De acordo com o Observatório Nacional, rotação da Terra deve atingir alguns dos dias mais curtos já registrados neste ano de 2025
Redação
Publicado em 13/07/2025, às 10h53
Você sente que o tempo está voando, que as 24 horas do dia já não rendem o que rendiam antigamente? Bem, isso pode ser apenas algo provocado pela correria da vida moderna. Mas, é fato também que a Terra deverá registrar uma aceleração momentânea em sua rotação nos próximos dias.
De acordo com informações do Observatório Nacional, o fenômeno pode resultar nos dias mais curtos já medidos desde o início das observações com relógios atômicos. De acordo com os cálculos, isso já ocorreu no dia 5 de julho e voltará a ocorrer por volta dos dias 22 de julho e 5 de agosto.
Desde 2020, os cientistas vêm acompanhando uma sequência de dias anormalmente curtos em meados do ano. Embora a rotação da Terra apresente uma desaceleração sistemática desde sua formação (há aproxiamadamente 4,5 bilhões de anos, o planeta tinha um período de rotação entre 5 e 10 horas, contra quase 24 horas atualmente) também existem variações pontuais que podem acelerar ou desacelerar a velocidade de rotação por períodos limitados.
Segundo o Dr.
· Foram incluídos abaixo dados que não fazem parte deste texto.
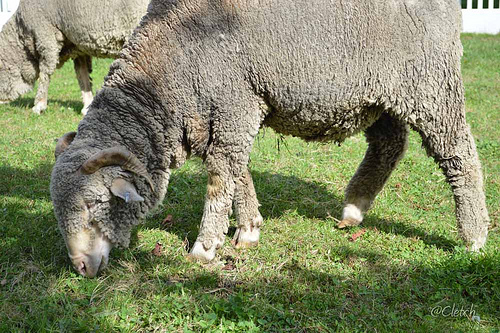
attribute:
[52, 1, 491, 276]
sheep — eating, watching, male, female, enjoying, grazing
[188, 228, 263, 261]
hoof — white, grey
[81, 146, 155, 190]
horn — curved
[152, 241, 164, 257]
leaf — brown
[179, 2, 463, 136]
body — grey, furry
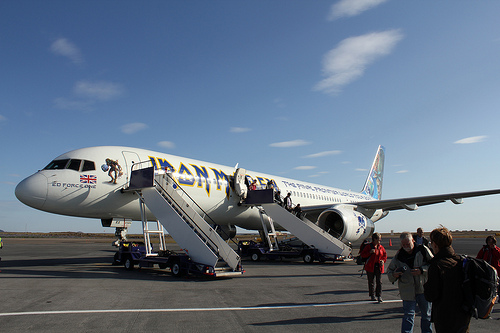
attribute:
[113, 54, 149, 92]
sky — blue, clear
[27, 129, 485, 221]
plane — white, large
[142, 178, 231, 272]
steps — white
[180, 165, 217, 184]
logo — blue, iron maiden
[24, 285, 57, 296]
ground — gray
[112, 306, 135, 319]
line — white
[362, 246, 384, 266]
jacket — red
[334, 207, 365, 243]
engine — big, large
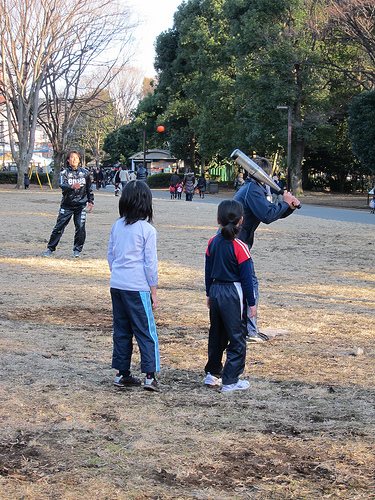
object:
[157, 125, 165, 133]
ball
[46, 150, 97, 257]
man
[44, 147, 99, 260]
outfit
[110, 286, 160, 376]
pant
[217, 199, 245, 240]
hair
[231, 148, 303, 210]
bat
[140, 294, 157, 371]
stripe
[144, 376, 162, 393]
sneakers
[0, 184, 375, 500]
dirt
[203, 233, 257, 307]
shirt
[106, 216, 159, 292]
shirt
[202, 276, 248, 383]
pants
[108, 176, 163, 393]
child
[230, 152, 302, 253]
people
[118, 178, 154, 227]
hair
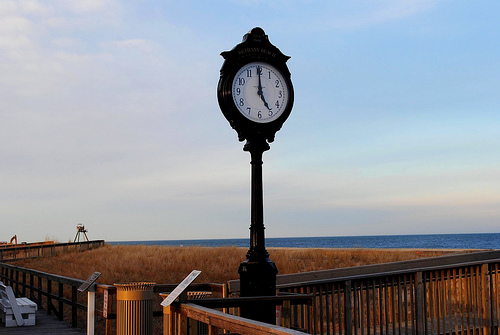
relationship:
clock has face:
[218, 24, 301, 329] [231, 60, 289, 123]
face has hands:
[231, 60, 289, 123] [254, 67, 273, 115]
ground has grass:
[2, 232, 497, 333] [29, 241, 470, 277]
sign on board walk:
[162, 264, 202, 308] [2, 238, 497, 334]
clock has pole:
[218, 24, 301, 329] [239, 140, 281, 324]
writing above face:
[236, 46, 284, 58] [231, 60, 289, 123]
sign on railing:
[162, 264, 202, 308] [167, 291, 321, 334]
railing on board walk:
[167, 291, 321, 334] [2, 238, 497, 334]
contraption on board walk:
[72, 222, 92, 244] [2, 238, 497, 334]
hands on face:
[254, 67, 273, 115] [231, 60, 289, 123]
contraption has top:
[72, 222, 92, 244] [72, 222, 89, 234]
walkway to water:
[151, 245, 500, 332] [108, 234, 499, 250]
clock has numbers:
[218, 24, 301, 329] [234, 68, 284, 122]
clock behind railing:
[218, 24, 301, 329] [167, 291, 321, 334]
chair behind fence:
[1, 282, 38, 329] [3, 244, 499, 335]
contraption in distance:
[72, 222, 92, 244] [1, 155, 491, 264]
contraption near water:
[72, 222, 92, 244] [108, 234, 499, 250]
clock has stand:
[218, 24, 301, 329] [233, 256, 279, 325]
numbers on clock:
[234, 68, 284, 122] [218, 24, 301, 329]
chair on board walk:
[1, 282, 38, 329] [2, 238, 497, 334]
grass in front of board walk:
[29, 241, 470, 277] [2, 238, 497, 334]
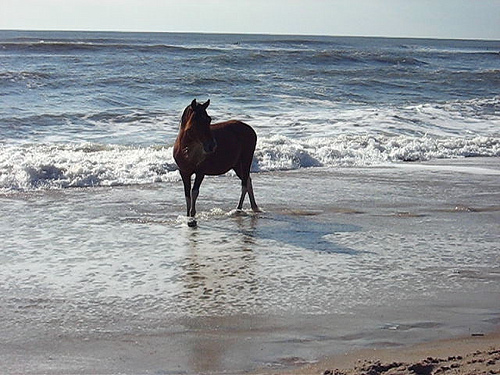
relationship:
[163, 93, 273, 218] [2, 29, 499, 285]
horse in ocean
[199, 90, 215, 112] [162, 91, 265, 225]
ear of horse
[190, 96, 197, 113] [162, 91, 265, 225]
ear of horse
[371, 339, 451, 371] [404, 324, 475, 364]
traces in sand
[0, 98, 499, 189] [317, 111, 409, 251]
waves in ocean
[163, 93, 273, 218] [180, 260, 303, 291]
horse at beach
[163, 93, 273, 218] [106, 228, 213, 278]
horse at water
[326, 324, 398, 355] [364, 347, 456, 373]
sand on beach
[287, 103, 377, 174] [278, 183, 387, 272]
waves coming into shore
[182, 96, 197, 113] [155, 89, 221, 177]
ear on head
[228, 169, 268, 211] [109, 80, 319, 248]
leg behind horse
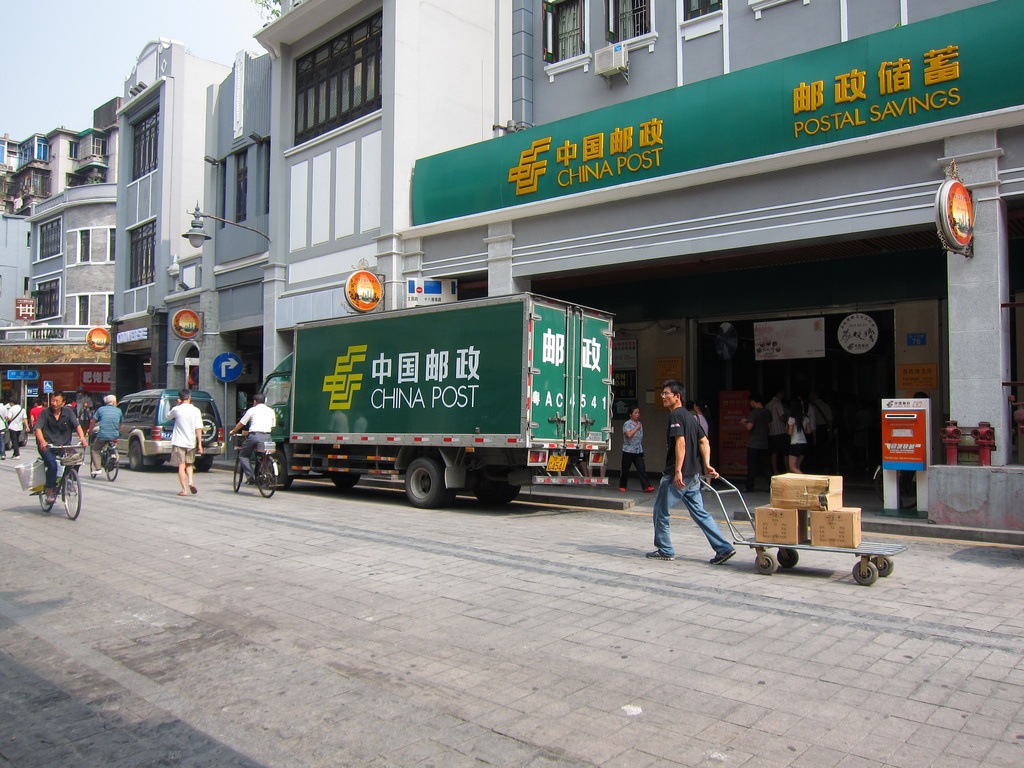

Fernando Roig, pesquisador do Observatório Nacional, e diretor substituto da instituição, a rotação da Terra, em média, continua a se frear, um fenômeno estudado desde o século XVIII e compreendido no século XIX. No entanto, variações sazonais e eventos fortuitos, como grandes terremotos, o movimento do núcleo da Terra, a oscilação dos polos geográficos, ou deslocamentos de massa nos oceanos e na atmosfera, podem alterar temporariamente o momento de inércia do planeta, mudando sua velocidade de rotação.
Além desses eventos, mudanças climáticas em grande escala também podem influenciar esse movimento, por meio do fenômeno conhecido como maré atmosférica, semelhante à maré oceânica. O deslocamento periódico de massas de ar impacta diretamente na rotação do planeta.
Mudanças abruptas na temperatura média da superfície terrestre, como a transição da era glacial para a atual, também já provocaram variações significativas na duração do dia. Há aproximadamente 600 milhões de anos, por exemplo, o dia durava por volta de 21 horas.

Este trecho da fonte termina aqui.